Re: [sleuthkit-developers] First Draft - Layout Hash Database

SourceForge Headquarters 225 Broadway Suite 1600 San Diego, CA 92101 +1 (858) 422-6466

Hi All,

> > File entry:
> > - sha1
> > - md5
> > - os
> > - application
> > - filename
> > - filesize
>
> It would be nice if each entry had a static size, so that we could jump
> around the text file of the database easily.  Therefore, there would be
> an index that correlates an application type to an integer.  I would
> think that doing integer comparisons would be faster than string
> comparisons though when looking entries up.  That maybe a pain to
> manage though.

I find this is an important requirement, particularly for sql databases.
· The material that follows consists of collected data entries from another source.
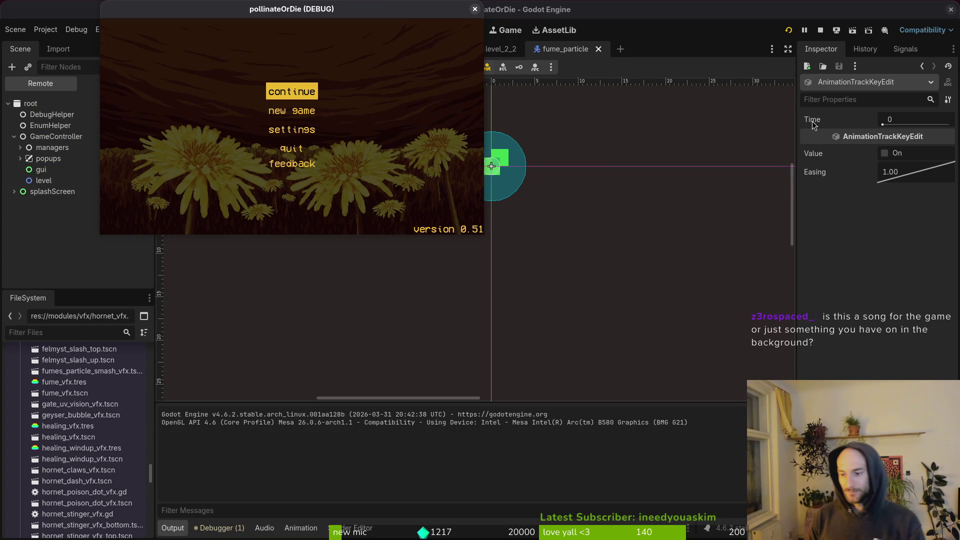
key("alt+Tab")
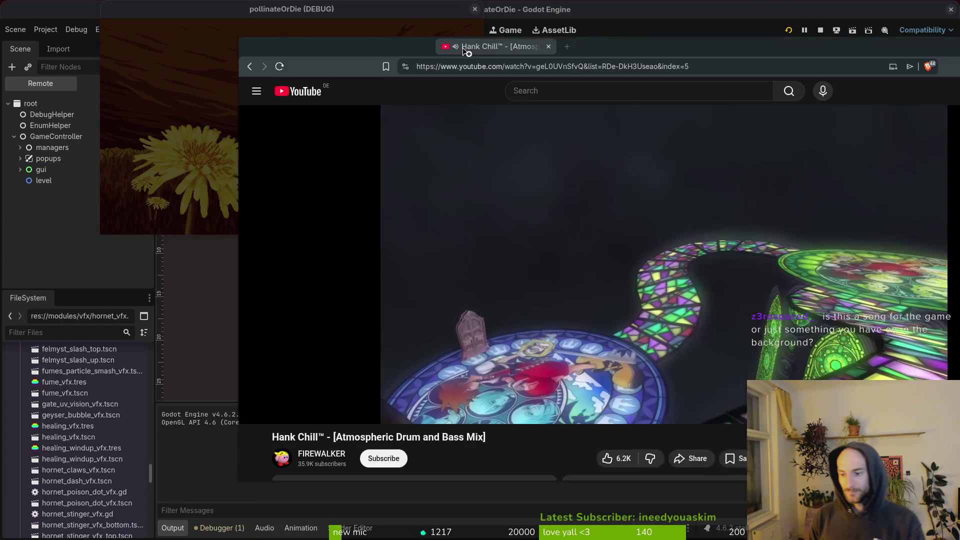
mouse_move(650, 120)
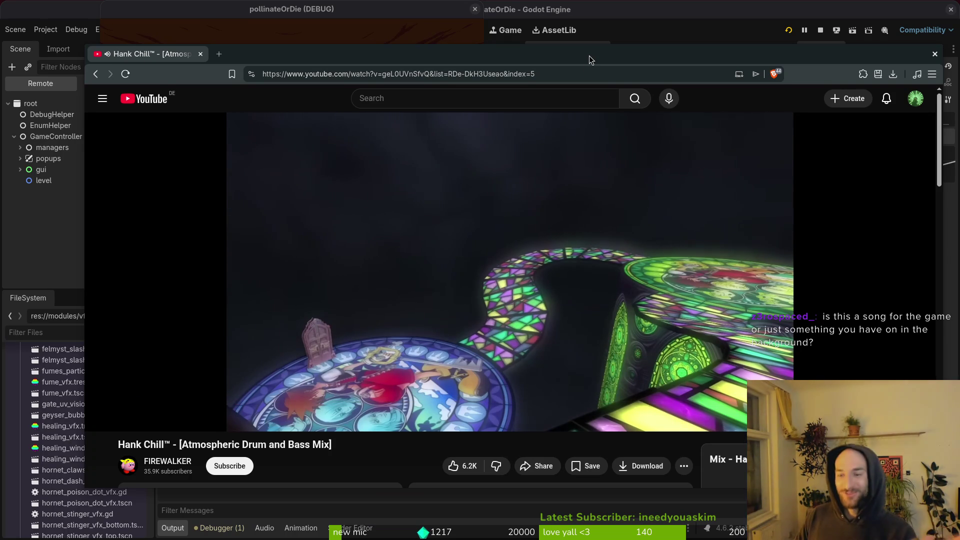
middle_click(174, 61)
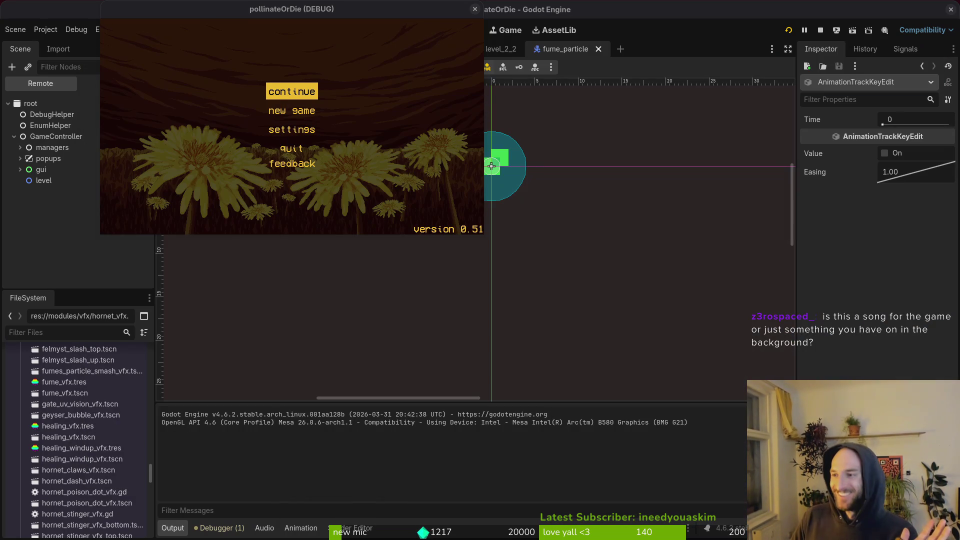
Step: Move and enlarge the game window, then continue the saved game into the hive
key("Down")
key("Down")
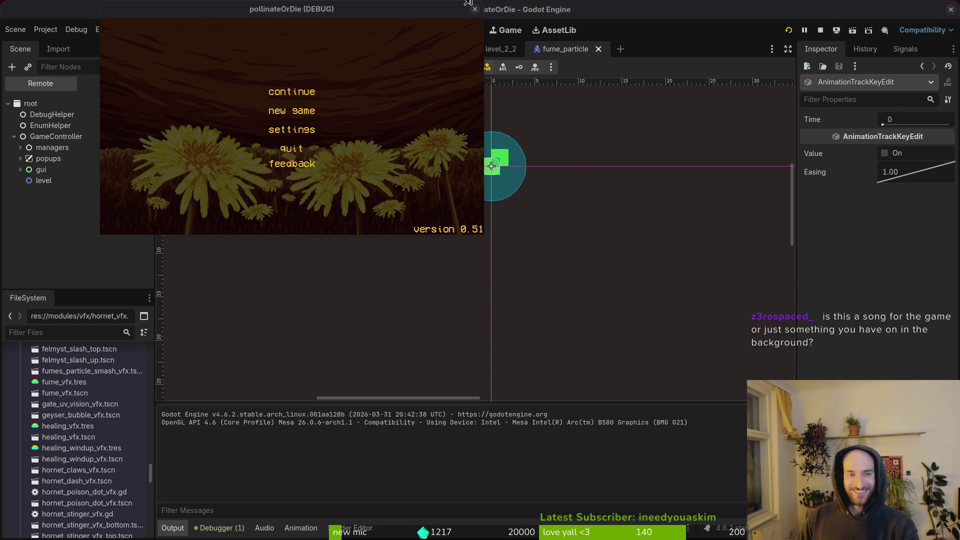
left_click_drag(347, 8, 370, 61)
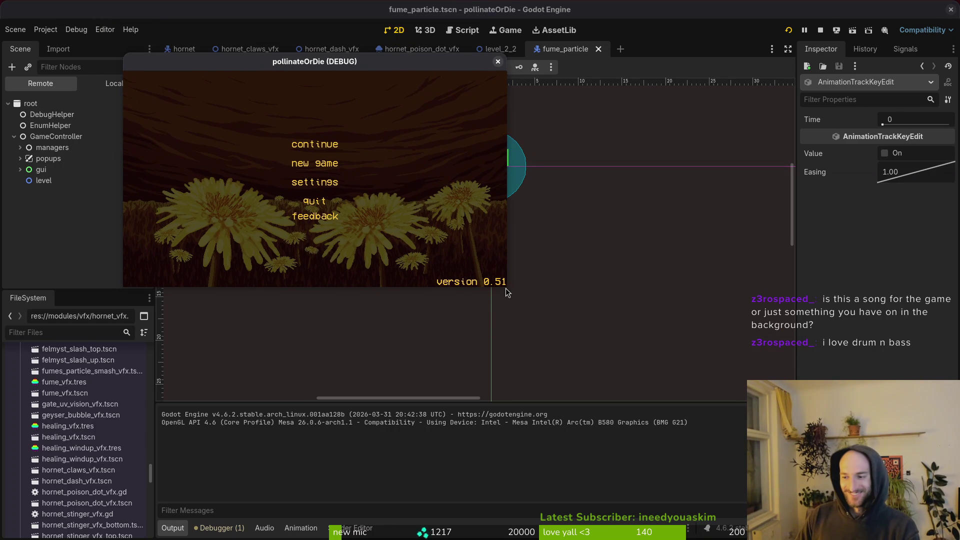
left_click_drag(502, 286, 737, 419)
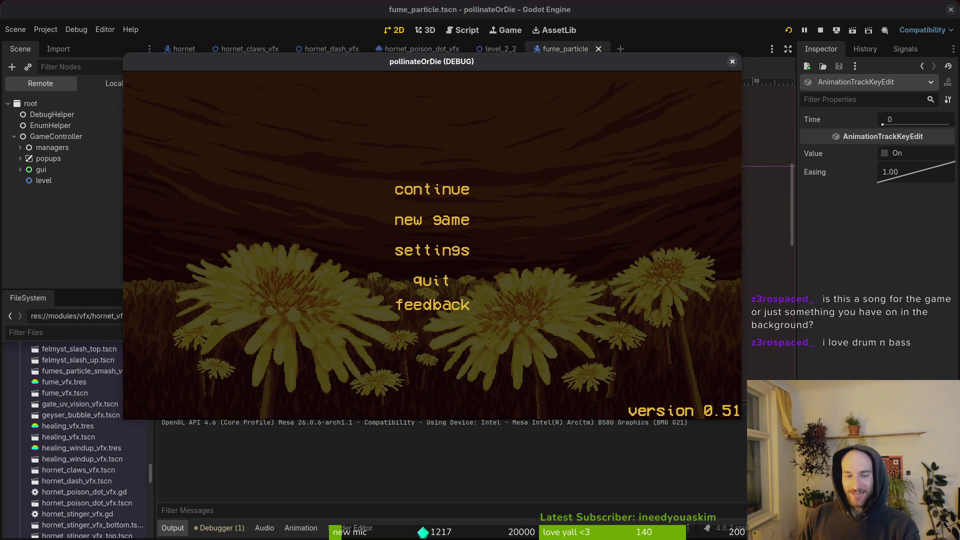
key("Down")
key("Up")
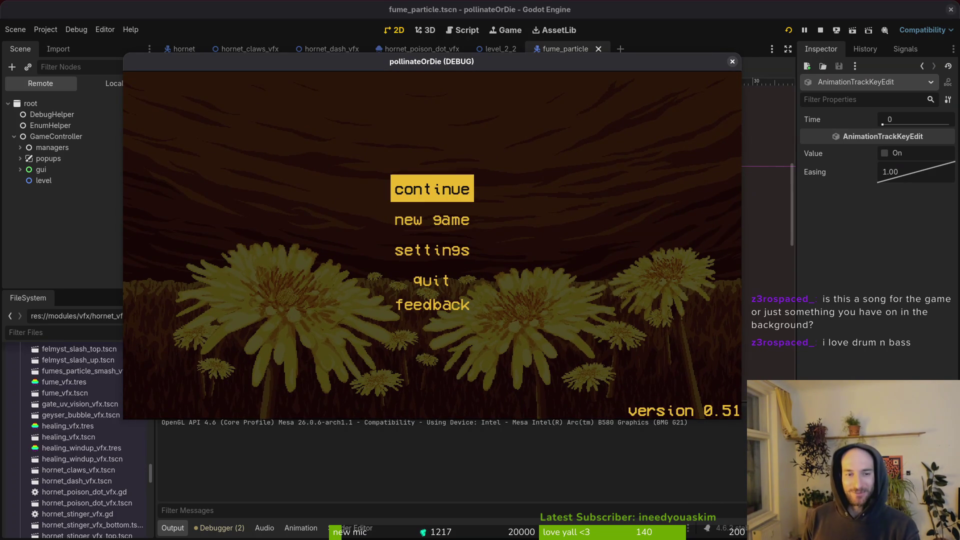
key("Return")
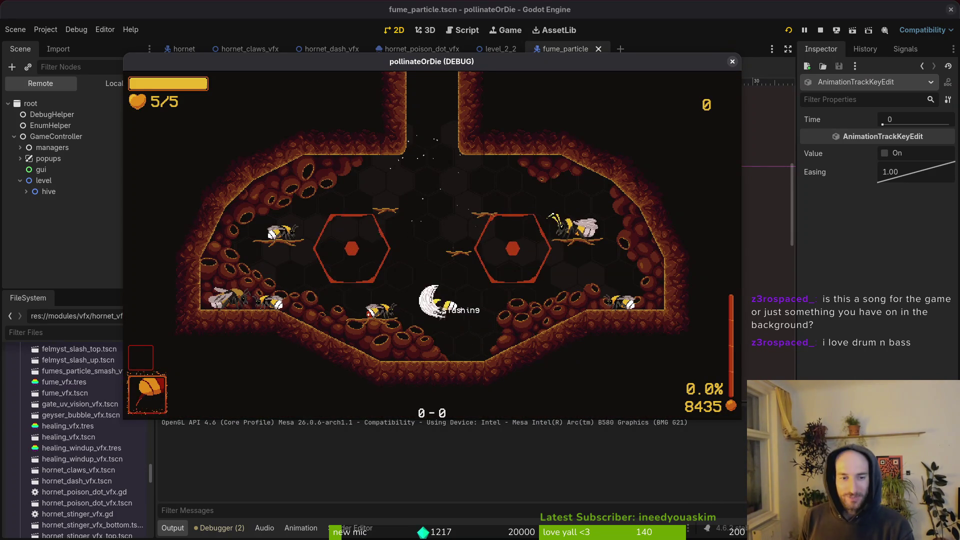
Step: Browse the in-game shop, fly into the left portal and load level 2-4
key("Escape")
key("Right")
key("Escape")
key("Left")
key("Up")
key("Left")
key("Left")
key("Return")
The 
os and applications should be short ints so that an index may be built on 
them making it faster to search. Also I found that building a partial index 
on the md5 column itself speeds things up several orders of maginitude, but 
still keeps the index size reasonable so it fits well in ram.

> > Application entry:
Are you suggesting to not name the application product at all? but rather only 
contain information on the category of the application? So for example in the 
table "msword.exe" will have office tools as application, but not refer to 
microsoft word as a product? I really think that you still need to classify 
the hash set with the commercial name of the application, otherwise you would 
not know which specific application xyz.dll belongs to.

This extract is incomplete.